Extract -
╭──
Final version of Appleman’s anti-concurrent cause/Katrina litigation article

Here is the final version of the article appearing next month called Interpretation and Enforcement of Anti-Concurrent Policy Language in Hurricane Katrina Cases and Beyond.

Because this is an exception to the Lexis policy of not allowing stuff to be seen until it actually is published by them, I agreed to post the following copyright notice.  Below is also some information on how you can sign up for an Appleman’s teleconference where I am going to talk about this article, as well as some of the later developments that aren’t covered as extensively in the article,  like the Fifth Circuit’s recent Katrina decisions.  

Copyright © Matthew Bender & Company, Inc., a member of the LexisNexis Group.  Republished with permission from New Appleman on Insurance: Current Critical Issues in Insurance Law.  All rights reserved.

This article is also the subject of a New Appleman’s™ Insurance Coverage Teleconference: The Impact of Mass Catastrophies on Insurance Coverage to be held on October 16.  Click here for information on how to attend.


Filed under Miscellaneous

2 Responses to Final version of Appleman’s anti-concurrent cause/Katrina litigation article

  1. James P. Reilly

    I realize it’s late to raise a question, BUT just for the sake of my personal clarification, I bring your attention to P. 37 of the Appleman document. You quote Bob Hunter, indenting the paragraph and using smaller type.
    The article then returns to full margins and full sized type (leading me to conclude that it is you speaking again).
    You state “In many instances, anti-concurrent language would in fact negate coverage for a fire that broke out as a result of an earthquake, except…”
╰──
Work to complete -
Please continue the blog post about the anti-concurrent cause article on Hurricane Katrina cases from the point where it stops.

Pose landmark coordinates
╭──
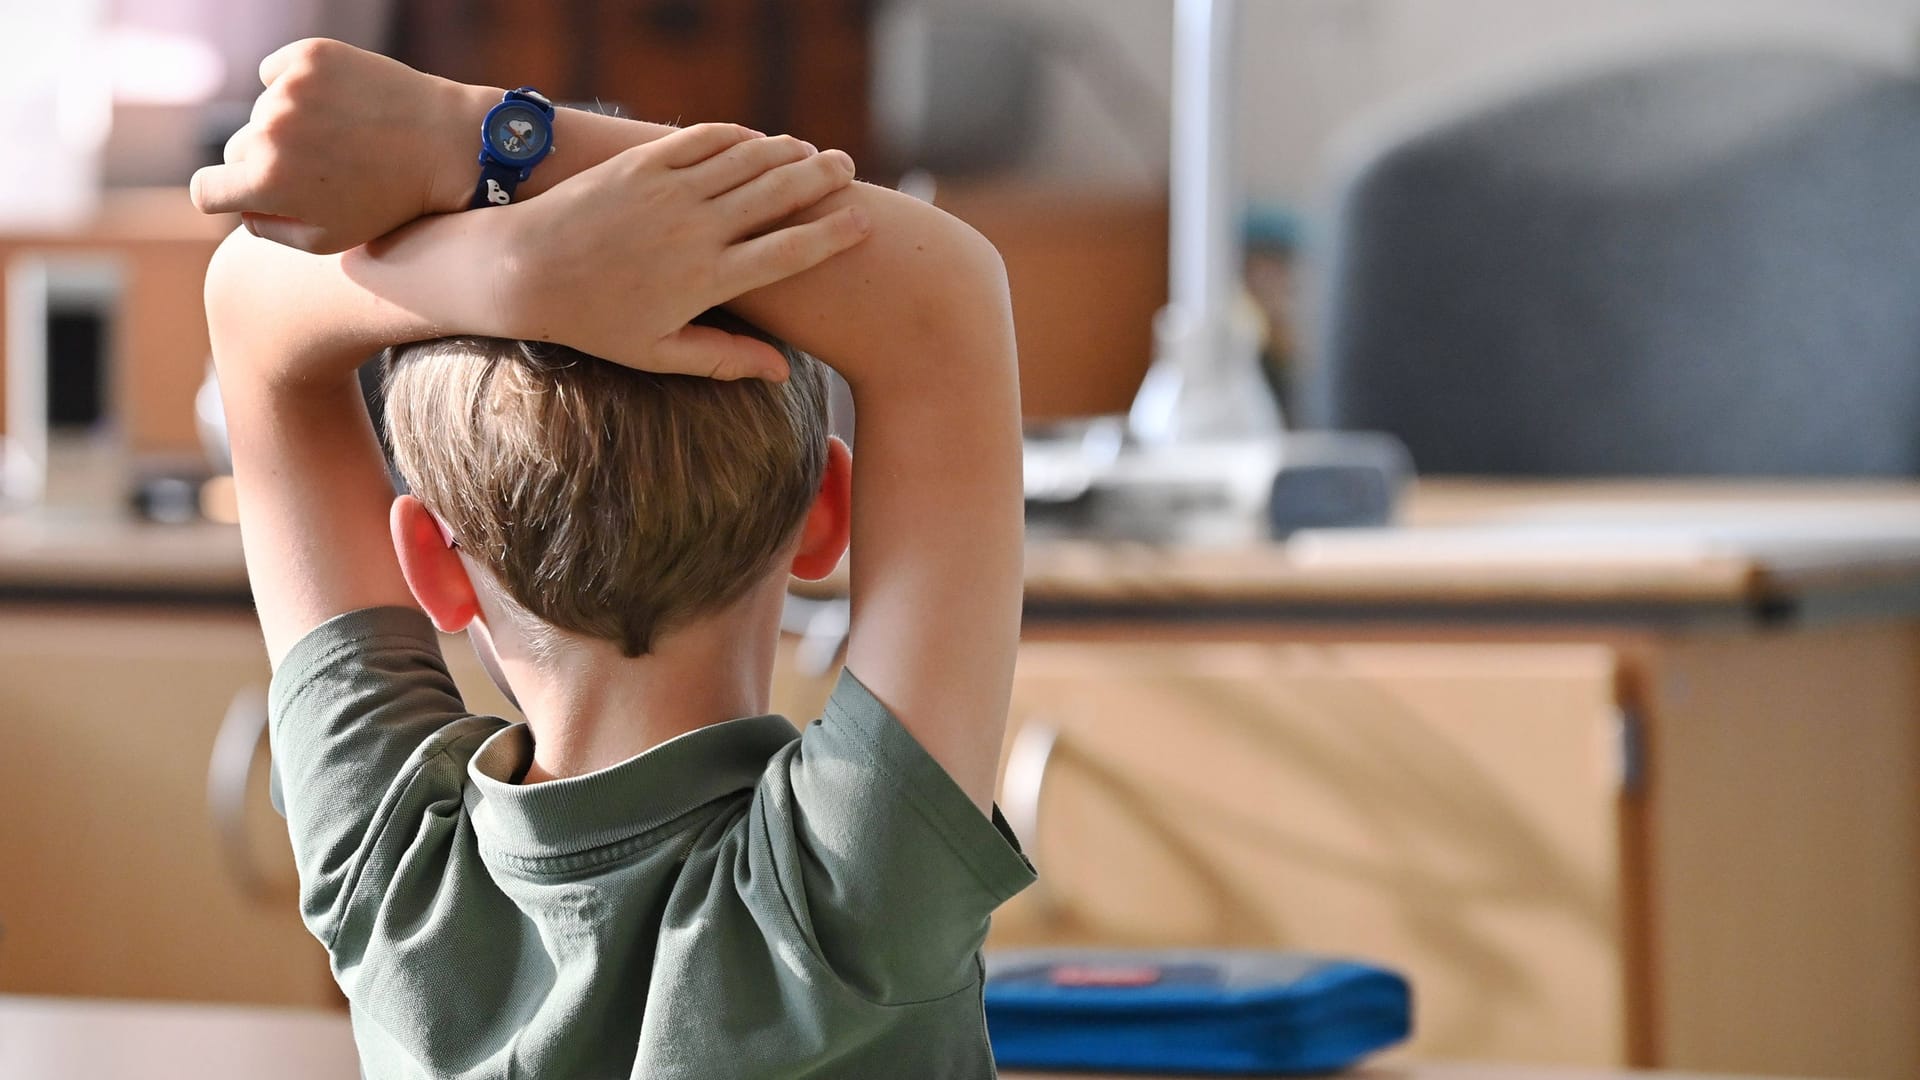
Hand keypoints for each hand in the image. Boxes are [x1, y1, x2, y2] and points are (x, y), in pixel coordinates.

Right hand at [190, 39, 476, 252]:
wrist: (447, 146)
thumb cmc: (391, 201)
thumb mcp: (328, 239)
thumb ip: (269, 229)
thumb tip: (238, 207)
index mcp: (267, 182)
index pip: (206, 190)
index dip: (223, 197)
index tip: (241, 194)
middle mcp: (271, 131)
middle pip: (237, 149)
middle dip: (267, 162)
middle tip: (319, 169)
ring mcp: (290, 89)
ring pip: (263, 111)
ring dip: (289, 123)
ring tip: (341, 137)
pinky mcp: (309, 55)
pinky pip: (277, 72)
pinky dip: (298, 86)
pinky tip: (337, 104)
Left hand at [480, 123, 870, 379]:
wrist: (524, 271)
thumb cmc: (595, 322)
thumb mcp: (660, 353)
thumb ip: (725, 359)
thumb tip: (783, 373)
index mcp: (709, 280)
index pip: (790, 251)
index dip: (833, 234)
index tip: (862, 223)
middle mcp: (696, 230)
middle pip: (779, 195)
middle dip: (821, 179)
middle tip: (847, 171)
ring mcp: (670, 192)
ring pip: (747, 160)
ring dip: (787, 151)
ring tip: (812, 152)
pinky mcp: (643, 164)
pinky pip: (704, 140)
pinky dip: (738, 136)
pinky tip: (757, 139)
╰──
Output of the task -
    I realize that ‘many’ is an imprecise term, but have trouble accepting the concept that the ACC ‘erases’ coverage previously granted. I have beaten this horse to death on Sam Friedman’s blog, but would be interested in pursuing your thoughts on this further.
    P.S. I have become a recent adherent to the Rossmiller Doctrine that the ACC is not appplicable to most of these claims anyway, but the dissection of the ACC will just not go away.
    P.P.S. The English language has taken many last names and turned them into verbs (Bowdlerized, Fisked, Bogarted, etc.) In that vein, shall we call ‘the continued championing of a specious point of view, in total disregard of the facts’ “Huntering”? (Such as he Huntered the ACC”.)

  2. You read the passage correctly. According to anti-concurrent cause language, if given damage would not have occurred but for the existence of an excluded cause, it is not covered. That is, if the excluded cause is a necessary part of the causal chain that led to particular damage, that damage is not covered. So if an excluded cause (earthquake) produces a covered cause (fire), it is not covered. If this were not true, policies would not have the exception for fire in the earth movement exclusion — it would not be necessary to specifiy fire as an exception to the anti-concurrent language if it did not fall within the anti-concurrent language.
    I think if one looks at the actual litigation and the policies, it becomes fairly obvious that very few Katrina cases involved concurrent damage. I realize this is difficult for many to accept, witness the Fifth Circuit’s Leonard decision. Glad to see you signed up for this view, it is the correct one and over time it will prevail.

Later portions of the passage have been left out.